Sufficient data for modeling existed only for rat and mouse oral acute data (only rat results are shown here). First, after initial modeling results demonstrated the difficulty in predicting LD50 values, LD50 was split into four classes according to Environmental Protection Agency (EPA) guidelines. The split points are shown as red vertical lines in the figure above, and specific splits and class counts are shown in Table 1 below. These split points helped to significantly reduce the adverse effects of noise in the data's LD50 values.
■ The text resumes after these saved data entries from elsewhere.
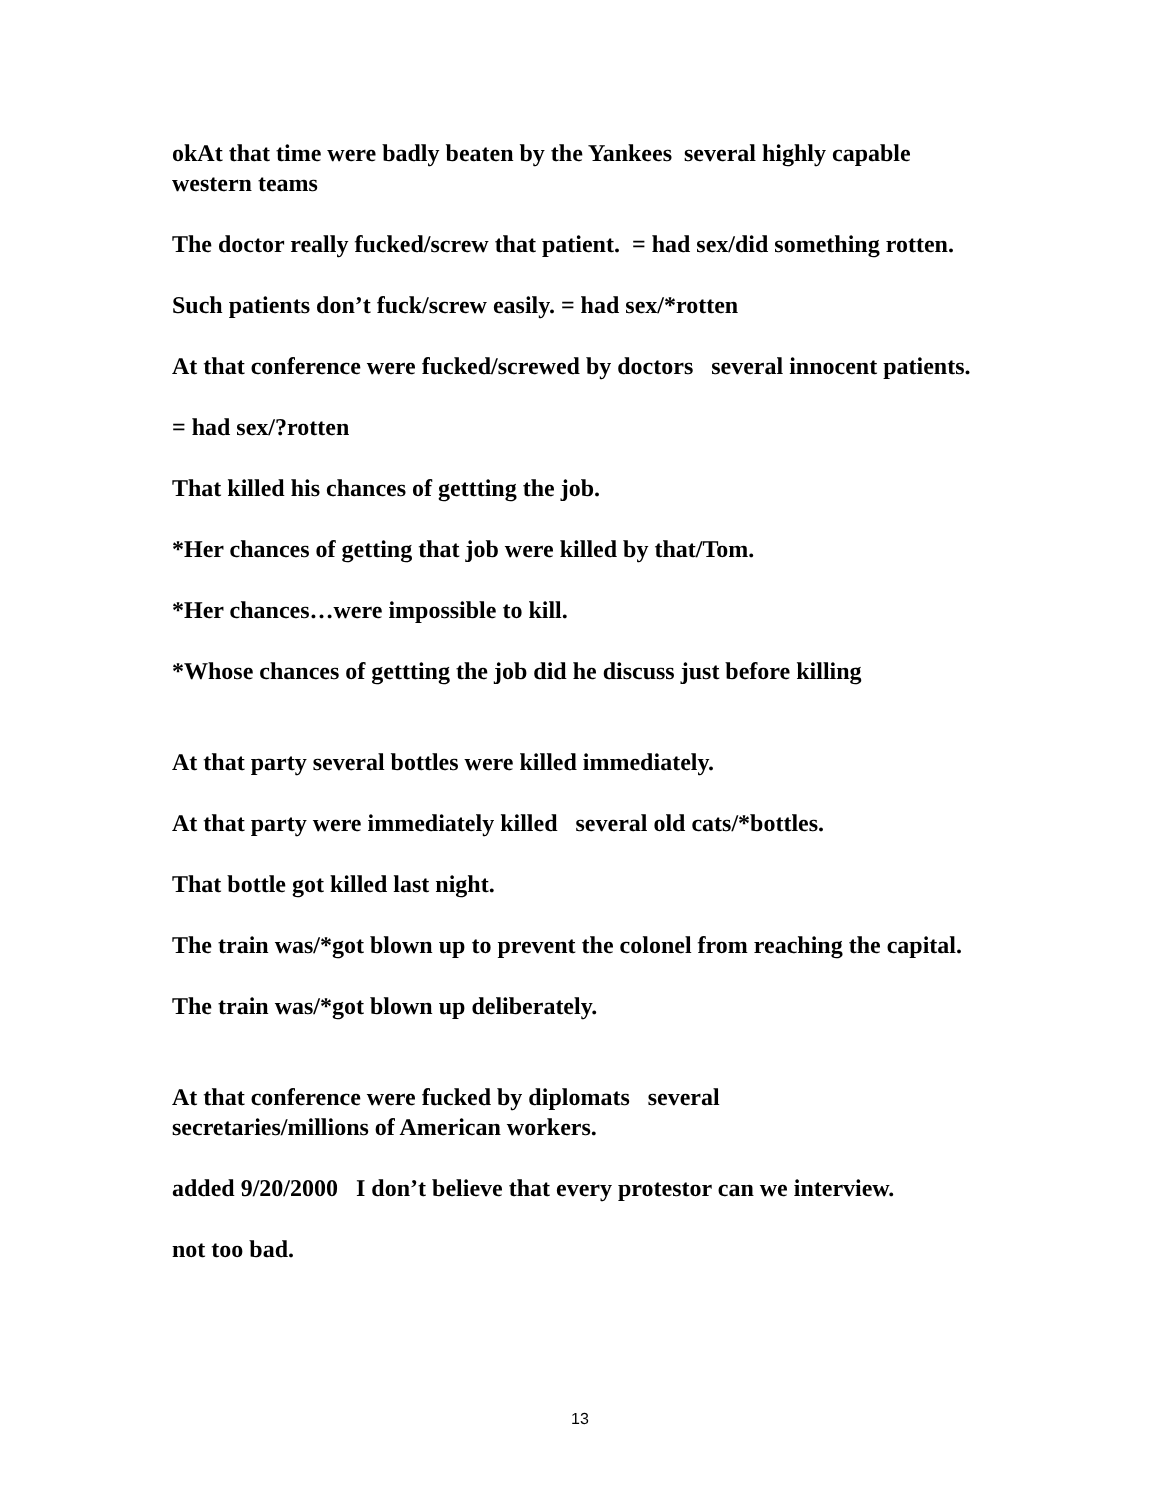okAt that time were badly beaten by the Yankees several highly capable western teams
The doctor really fucked/screw that patient. = had sex/did something rotten.
Such patients don’t fuck/screw easily. = had sex/*rotten
At that conference were fucked/screwed by doctors several innocent patients.
= had sex/?rotten
That killed his chances of gettting the job.
*Her chances of getting that job were killed by that/Tom.
*Her chances…were impossible to kill.
*Whose chances of gettting the job did he discuss just before killing
At that party several bottles were killed immediately.
At that party were immediately killed several old cats/*bottles.
That bottle got killed last night.
The train was/*got blown up to prevent the colonel from reaching the capital.
The train was/*got blown up deliberately.
At that conference were fucked by diplomats several
secretaries/millions of American workers.
added 9/20/2000 I don’t believe that every protestor can we interview.
not too bad.
13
Table 1: Counts for Each Toxicity Class

Toxicity Label LD50 Range Rat Oral Acude Data Count
Extremely Toxic (LD50 < 0.25 mmol/kg): 131
Highly Toxic (0.25 < LD50 < 2.5 mmol/kg): 479
Moderately Toxic (2.5 < LD50 < 10 mmol/kg): 627
Non-toxic (LD50 > 10 mmol/kg): 758
Total Compounds   1,995

A multi-stage variable selection approach was taken to reduce the dimensionality of the data. First, constant-valued descriptors were removed because they contained no information for predictive modeling. Second, descriptors highly correlated with other descriptors were removed. These two steps reduced the number of descriptors from nearly 1,500 down to 411. To further reduce the number of descriptors, a study was performed that found 120 descriptors were sufficient to provide good accuracy without overfitting. The actual 120 descriptors were selected via the Kolmogorov-Smirnov (K-S) distance ranking method.

To overcome the problems due to relatively small sample sizes and high levels of noise, an ensemble of ten neural networks were created, built from bootstrapped data samples. The entire process described thus far is summarized in the block diagram above.

Results and Delivery

Modeling results showed moderate accuracy, though seemingly better than other results documented in the data mining literature (accuracy is difficult to assess when there is such high variation in acute toxicity values). In general, individual descriptors proved to be poor predictors on their own, and the best models used a combination of 1-D, 2-D, and 3-D descriptors, and tended to favor the 2-D and 3-D descriptors. Model ensembles were critical in providing accuracy and reducing risk of error from a single model, increasing model accuracy on hold-out data by 50% over average single-model performance, as shown in Table 2 below. Note that the classification accuracy would be only 25% if one guessed the toxicity class at random.

Table 2: Classification Accuracy by Model Type

Model Type Accuracy on Held-out Data
Minimal Single Neural Netowrk Accuracy 41%
Maximum Single Neural Network Accuracy 44%
Average Neural Network Accuracy 44.1%
Bootstrap Neural Network Ensemble 65.6%


Wroblewski, D., M.T. Green, J. Viloria, D. Abbott, and E. Wroblewska, Computational Platform for Predictive Toxicology, A Poster Presented at The ADMET 1 Conference, San Diego, CA, February 11-13, 2004.

Abbott, D., D. Wroblewski, Making Large Feature Sets Manageable for Prediction of LD50 from 3-D Chemical Structure, 7th Annual Insightful Users' Conference, Las Vegas, NV, October 8-10, 2003.